If you’ve ever suffered from fraud on the Internet, you’ll know how important it is to use decent passwords, keep them safe, and watch out for phishing activities. Unfortunately, a simple password isn’t always the best way to protect yourself online. Many banks are now starting to use two-factor authentication, a system requiring a dongle that generates a coded number before you’re able to access accounts online.
This concept has today been extended to mobile devices by VeriSign (s vrsn), with the launch of VeriSign Identity Protection (VIP) for the iPhone. This free application will act as a security dongle, generating a coded number that can be entered for additional security on various web sites.
This “two-factor authentication” process is a first for a device such as the iPhone. The first factor is something you know — a username and password. The second factor is something you have, namely the code provided via your iPhone. It greatly enhances security and means that, for a thief, simply knowing your password is not enough.
Setting up VIP
To get started setting up the VIP software up on your iPhone, begin by downloading it from the App Store. The app is free, and relatively straight forward to install and configure.
When launching for the first time, you’re asked for your mobile phone number. This is used to send a text message to you, linking a particular phone number with your iPhone. After the setup process is complete, you’re able to flick through the introductory documentation, watch a tutorial video of how the service works, or dive straight into setting up the VIP service on participating web sites.
The documentation is particularly good, clearly setting out the process you need to follow to register your iPhone as a VIP Credential on various member sites. Also available is a handy FAQ, which covered the majority of questions I had about the service.
There are no settings or configuration options in the app, other than the ability to hide or display your device ID. Everything is kept as simple to use as possible.
Web Sites Supported
At present, the VIP service is supported by just over 40 web sites. The most notable partners are PayPal, eBay (s ebay), AOL, and various banking organizations. A short list can be found at VeriSign’s Where to Use page.
Each web site you’d like to use the authentication for requires an individual set-up process, generally involving logging into your account and entering a few additional details.
The first service I set the software up for was PayPal. After logging in, the page to activate VIP can be found via My Profile > Security Key. After selecting to activate a VeriSign device, you are asked to enter the unique iPhone ID, and two security codes generated by the app (the code changes every 30 seconds).
Immediately after doing this, the service is activated.
During your next login you’ll be asked for a username and password as normal, followed by the random code from your iPhone. If you decide in the future that you’d like to deactivate the feature, it’s simple to do so from the same PayPal page.
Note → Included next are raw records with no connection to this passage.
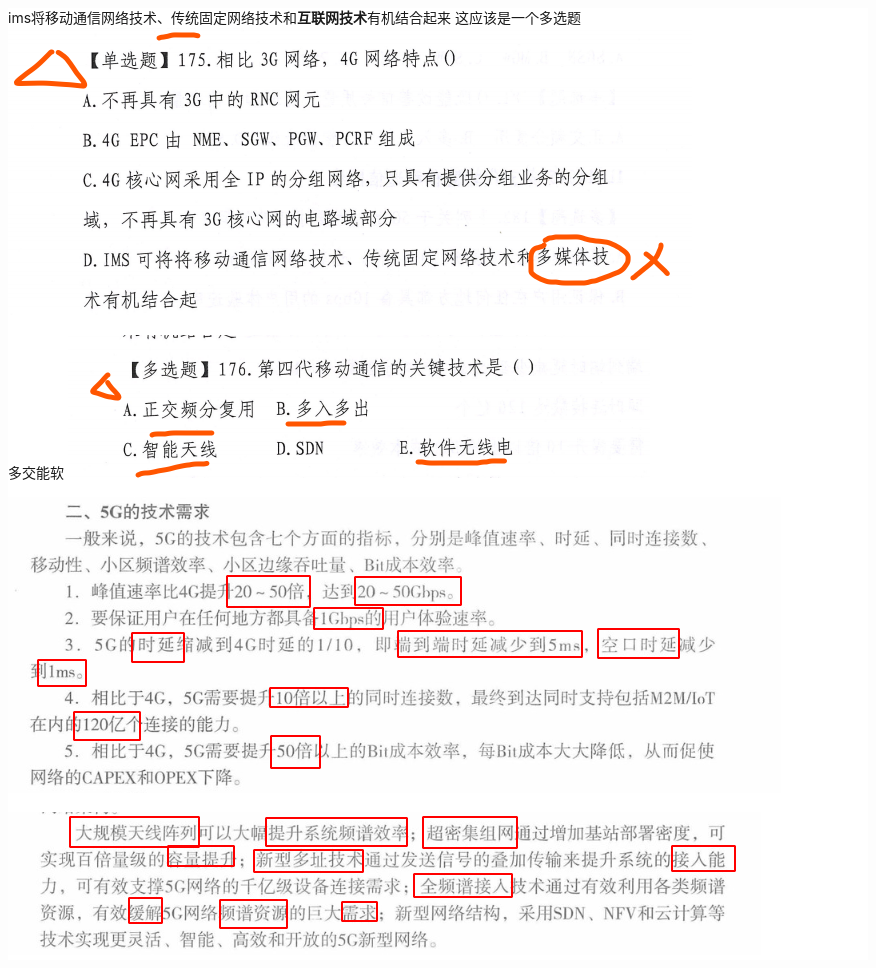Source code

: ims将移动通信网络技术、传统固定网络技术和**互联网技术**有机结合起来
这应该是一个多选题
![](vx_images/1999211129974.png)

多交能软
![](vx_images/3458113127578.png)

![](vx_images/1808123125080.png)

![](vx_images/4898628106321.png)
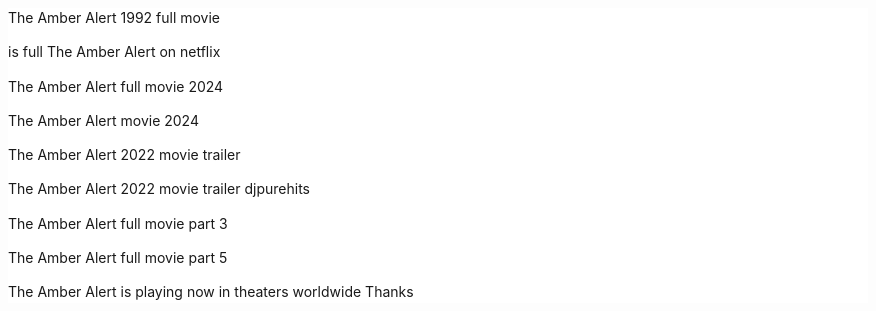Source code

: The Amber Alert 1992 full movie

is full The Amber Alert on netflix

The Amber Alert full movie 2024

The Amber Alert movie 2024

The Amber Alert 2022 movie trailer

The Amber Alert 2022 movie trailer djpurehits

The Amber Alert full movie part 3

The Amber Alert full movie part 5

The Amber Alert is playing now in theaters worldwide Thanks
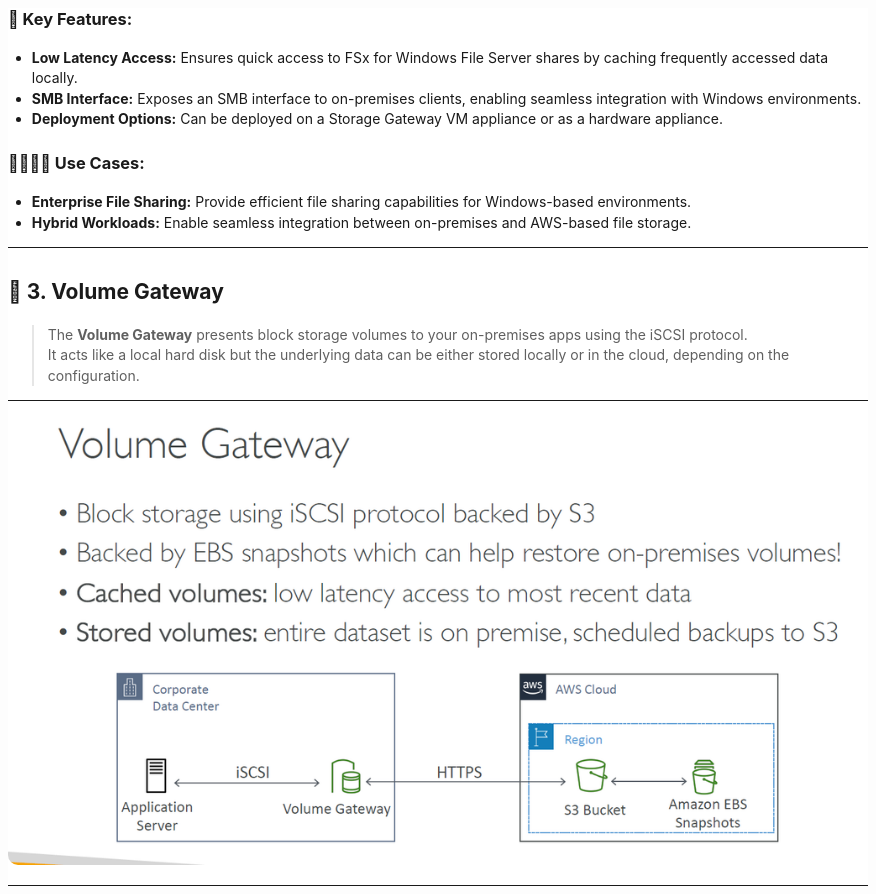 ### **🔑 Key Features:**

- **Low Latency Access:** Ensures quick access to FSx for Windows File Server shares by caching frequently accessed data locally.
- **SMB Interface:** Exposes an SMB interface to on-premises clients, enabling seamless integration with Windows environments.
- **Deployment Options:** Can be deployed on a Storage Gateway VM appliance or as a hardware appliance.


### **🏃🏻‍♂️‍➡️ Use Cases:**

- **Enterprise File Sharing:** Provide efficient file sharing capabilities for Windows-based environments.
- **Hybrid Workloads:** Enable seamless integration between on-premises and AWS-based file storage.

---

## **💾 3. Volume Gateway**

> The **Volume Gateway** presents block storage volumes to your on-premises apps using the iSCSI protocol.  
> It acts like a local hard disk but the underlying data can be either stored locally or in the cloud, depending on the configuration.

---

<div style="text-align: center;">
    <img src="images/volume-gateway.png" alt="volume-gateway" style="border-radius: 10px; width: 100%;">
</div>

---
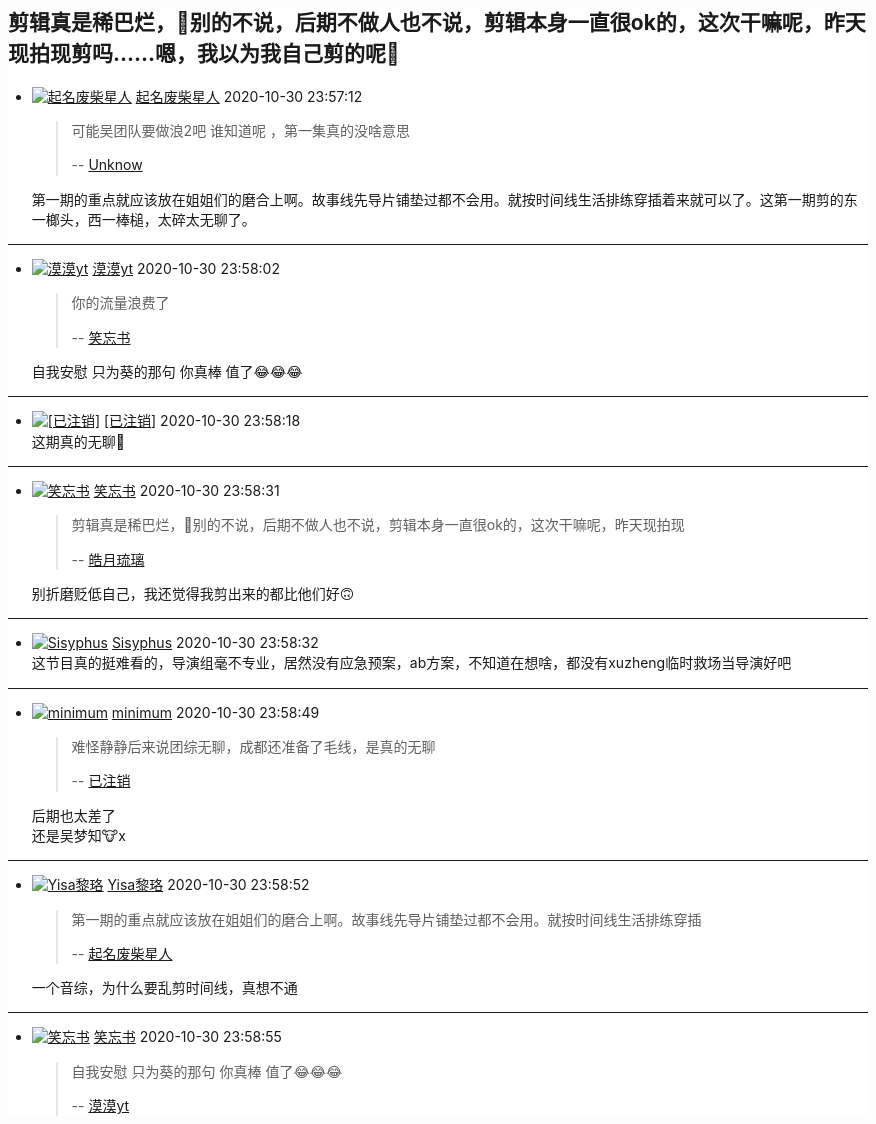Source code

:   剪辑真是稀巴烂，🥭别的不说，后期不做人也不说，剪辑本身一直很ok的，这次干嘛呢，昨天现拍现剪吗……嗯，我以为我自己剪的呢🤪  
---
* [![起名废柴星人](https://img3.doubanio.com/icon/u158605190-1.jpg)](https://www.douban.com/people/158605190/)    [起名废柴星人](https://www.douban.com/people/158605190/)    2020-10-30 23:57:12  
  >可能吴团队要做浪2吧 谁知道呢 ，第一集真的没啥意思  
  >
  >-- [Unknow](https://www.douban.com/people/219306324/)  
  
  第一期的重点就应该放在姐姐们的磨合上啊。故事线先导片铺垫过都不会用。就按时间线生活排练穿插着来就可以了。这第一期剪的东一榔头，西一棒槌，太碎太无聊了。  
---
* [![漠漠yt](https://img3.doubanio.com/icon/u223048792-1.jpg)](https://www.douban.com/people/223048792/)    [漠漠yt](https://www.douban.com/people/223048792/)    2020-10-30 23:58:02  
  >你的流量浪费了  
  >
  >-- [笑忘书](https://www.douban.com/people/40401623/)  
  
  自我安慰 只为葵的那句 你真棒 值了😂😂😂  
---
* [![[已注销]](https://img1.doubanio.com/icon/user_normal.jpg)](https://www.douban.com/people/219008874/)    [[已注销]](https://www.douban.com/people/219008874/)    2020-10-30 23:58:18  
  这期真的无聊🙂  
---
* [![笑忘书](https://img2.doubanio.com/icon/u40401623-2.jpg)](https://www.douban.com/people/40401623/)    [笑忘书](https://www.douban.com/people/40401623/)    2020-10-30 23:58:31  
  >剪辑真是稀巴烂，🥭别的不说，后期不做人也不说，剪辑本身一直很ok的，这次干嘛呢，昨天现拍现  
  >
  >-- [皓月琉璃](https://www.douban.com/people/153884600/)  
  
  别折磨贬低自己，我还觉得我剪出来的都比他们好🙃  
---
* [![Sisyphus](https://img9.doubanio.com/icon/u223292445-5.jpg)](https://www.douban.com/people/223292445/)    [Sisyphus](https://www.douban.com/people/223292445/)    2020-10-30 23:58:32  
  这节目真的挺难看的，导演组毫不专业，居然没有应急预案，ab方案，不知道在想啥，都没有xuzheng临时救场当导演好吧  
---
* [![minimum](https://img3.doubanio.com/icon/u218236166-1.jpg)](https://www.douban.com/people/218236166/)    [minimum](https://www.douban.com/people/218236166/)    2020-10-30 23:58:49  
  >难怪静静后来说团综无聊，成都还准备了毛线，是真的无聊  
  >
  >-- [已注销](https://www.douban.com/people/187860590/)  
  
  后期也太差了  
  还是吴梦知🐮x  
---
* [![Yisa黎珞](https://img3.doubanio.com/icon/u217273308-1.jpg)](https://www.douban.com/people/217273308/)    [Yisa黎珞](https://www.douban.com/people/217273308/)    2020-10-30 23:58:52  
  >第一期的重点就应该放在姐姐们的磨合上啊。故事线先导片铺垫过都不会用。就按时间线生活排练穿插  
  >
  >-- [起名废柴星人](https://www.douban.com/people/158605190/)  
  
  一个音综，为什么要乱剪时间线，真想不通  
---
* [![笑忘书](https://img2.doubanio.com/icon/u40401623-2.jpg)](https://www.douban.com/people/40401623/)    [笑忘书](https://www.douban.com/people/40401623/)    2020-10-30 23:58:55  
  >自我安慰 只为葵的那句 你真棒 值了😂😂😂  
  >
  >-- [漠漠yt](https://www.douban.com/people/223048792/)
Hopefully, services such as this will go a long way towards increasing consumer confidence with shopping and banking online. VeriSign certainly feels this is the case:
A recent survey found that 86 percent of consumers prefer sites that enable proactive security measures such as two-factor authentication. Meanwhile, 68 percent said they would like better systems in place to protect their identities.
As more web sites and online services move to support this security standard, I imagine its popularity will grow. The idea of using your iPhone as an additional layer of authentication for web site access is convenient and appealing. At present, no UK banking institutions use VeriSign as a partner so — for now — I’m stuck with a few different authentication devices.
I can’t fault the implementation of this service; setting everything up is very simple and straightforward. The only complaint I have is the lack of publicity it seems to have received. Until reading about the iPhone application, I hadn’t been aware that a two-factor authentication system was available for PayPal, eBay, or any of the other supported sites. This is a great way to improve security, and letting more people know about the facility would seem like a logical move. With all the publicity surrounding the dangers of phishing, I’m surprised that this service hasn’t been offered greater acclaim as a solution.
If you’re interested in finding out more, I recommend watching the introductory video on eBay, which provides a decent overview of how the service works. To get started straight away, head over to the App Store and download the VIP software.
I’m interested to know your thoughts. How security conscious are you? Is this solution one that you’ll try out immediately, or are you happy with the tried and tested username and password combination?